Parallèlement,  les bouches commencent à s’ouvrir, comme disait l’autre, et une commission d’enquête est lancée en mai de cette année. Les chiffres tombent. Le chantier de M. Bulldozer, qui devait coûter 10 milliards d’euros, dépasse 15,4 milliards. Les 960 000 emplois promis au départ ne dépassent pas 10 000. 15 des 16 barrages construits sont en très mauvais état, victimes de graves malfaçons. Et c’est alors, le 12 septembre, qu’éclate l’invraisemblable affaire Chang Sung-pil.

Il apparaît que ce dernier, nommé à la tête de la Commission d’enquête par quelque facétieux, est en réalité en cheville avec les constructeurs. Pensez ! il a bossé discrètement, de 2007 à 2009, pour Yooshin Engineering, groupe soupçonné d’entente illégale dans l’attribution des marchés liés aux barrages. Coincé comme il n’est pas permis, Chang démissionne, déclarant avec un flegme qu’on lui envie : « Je ne crois pas que je puisse continuer à occuper ce poste ».

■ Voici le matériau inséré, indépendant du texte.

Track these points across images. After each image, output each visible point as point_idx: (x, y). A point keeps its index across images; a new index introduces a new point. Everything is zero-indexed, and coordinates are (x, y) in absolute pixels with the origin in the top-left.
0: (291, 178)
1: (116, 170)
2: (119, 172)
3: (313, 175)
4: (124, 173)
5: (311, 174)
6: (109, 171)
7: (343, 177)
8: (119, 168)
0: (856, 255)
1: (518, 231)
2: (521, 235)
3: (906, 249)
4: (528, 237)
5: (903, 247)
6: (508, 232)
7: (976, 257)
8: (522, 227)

Un autre Coréen, Choi Yul, est en taule depuis mars 2013 pour avoir protesté contre la construction des barrages. Écologiste d’une autre trempe que les zozos d’ici, il a créé la Fédération coréenne des mouvements écologistes (KFEM), adhérente des Amis de la Terre. De sa prison, il a envoyé une lettre dont Charlie extrait ces quelques mots : « Si être membre du mouvement écologiste me rend coupable, alors j’accepte avec joie ma condamnation. Je laisse à l’environnement, qui est le tribunal du futur, le soin de me juger ».

De leur côté, Hyundai, Samsung, Daewoo et leur ancien président d’ami font la gueule. Car le « Projet des 4 fleuves » devait être vendu clés en main à l’Algérie, à la Thaïlande, au Paraguay, au Maroc. Faudrait voir à mieux truander.